Pour arriver à une généralisation et à des services de la petite enfance de qualité, la formation des éducateurs et éducatrices doit être modernisée et généralisée selon Taieb Chkili. « L’idée est d’avoir une approche didactique et de ne pas seulement apprendre à réciter, mais plutôt par le jeu et les échanges« , explique le président de la fondation. « Il faut aussi passer de façon transitoire d’une langue maternelle à l’arabe littéral pour préparer le primaire« , continue-t-il.
Où est l’Etat ?
Mais selon lui, tout ce travail n’est pas possible si l’Etat ne montre pas sa volonté d’agir. « Alors que le préscolaire est inscrit comme une priorité par le Conseil supérieur de l’éducation, nous ne voyons pas de stratégie sur le plan pratique« , critique le président de la fondation qui appelle à « instaurer une stratégie et une gouvernance à même de généraliser à court terme l’enseignement préscolaire dans notre pays ».
Ce travail avait commencé à être réalisé par le ministère de Mohamed Hassad avant qu’il ne se fasse limoger. « Nous avions prévu de généraliser le préscolaire d’ici 2027 avec une première phase en janvier d’émergence avec l’ouverture de 456 salles de classes, inutilisées dans les écoles primaires« , détaille Taieb Chkili.
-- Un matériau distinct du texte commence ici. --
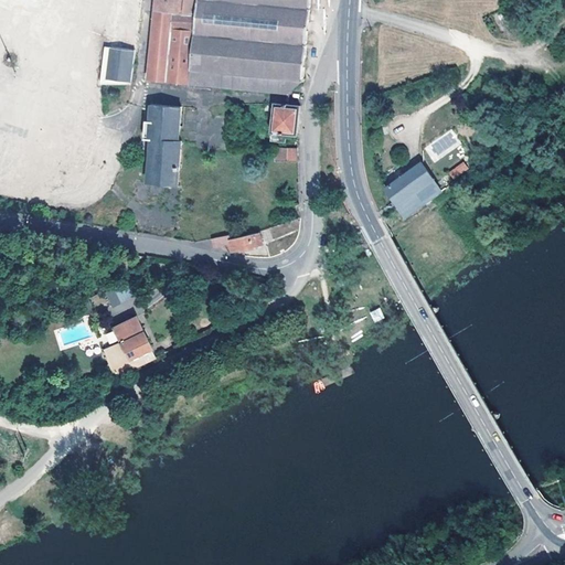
[(155,0),(149,80),(286,93),(301,80),(309,1),(309,0),(155,0)]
Était aussi prévu la formation de 400 éducatrices et éducateurs. Une réforme en stand-by depuis le départ de l’ancien ministre.
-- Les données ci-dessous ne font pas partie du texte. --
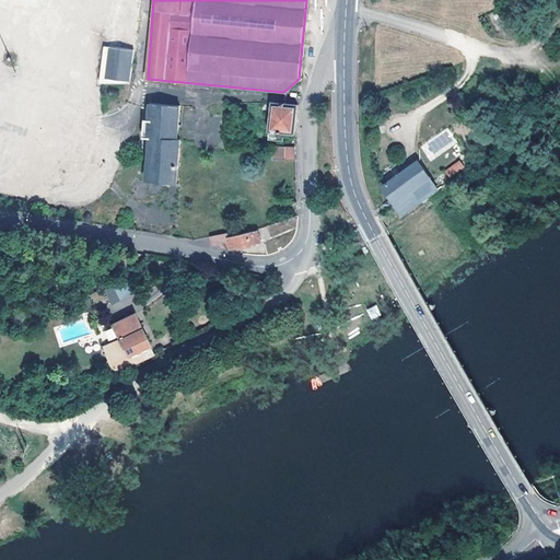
[(131,83),(131,81),(118,79),(113,78),(112,73),(109,72),(106,71),(106,63),(108,45),(105,45),(101,82),(131,83)]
« La multitude d’interlocuteurs est un frein à la généralisation d’un système préscolaire cohérent. L’éducation nationale, les affaires sociales, les Habous, le système associatif et le privé s’en occupent… Il faut une unité de gouvernance qui assure la cohérence des différents critères et modalités d’architectures de ce modèle de préscolarisation« , estime Taieb Chkili.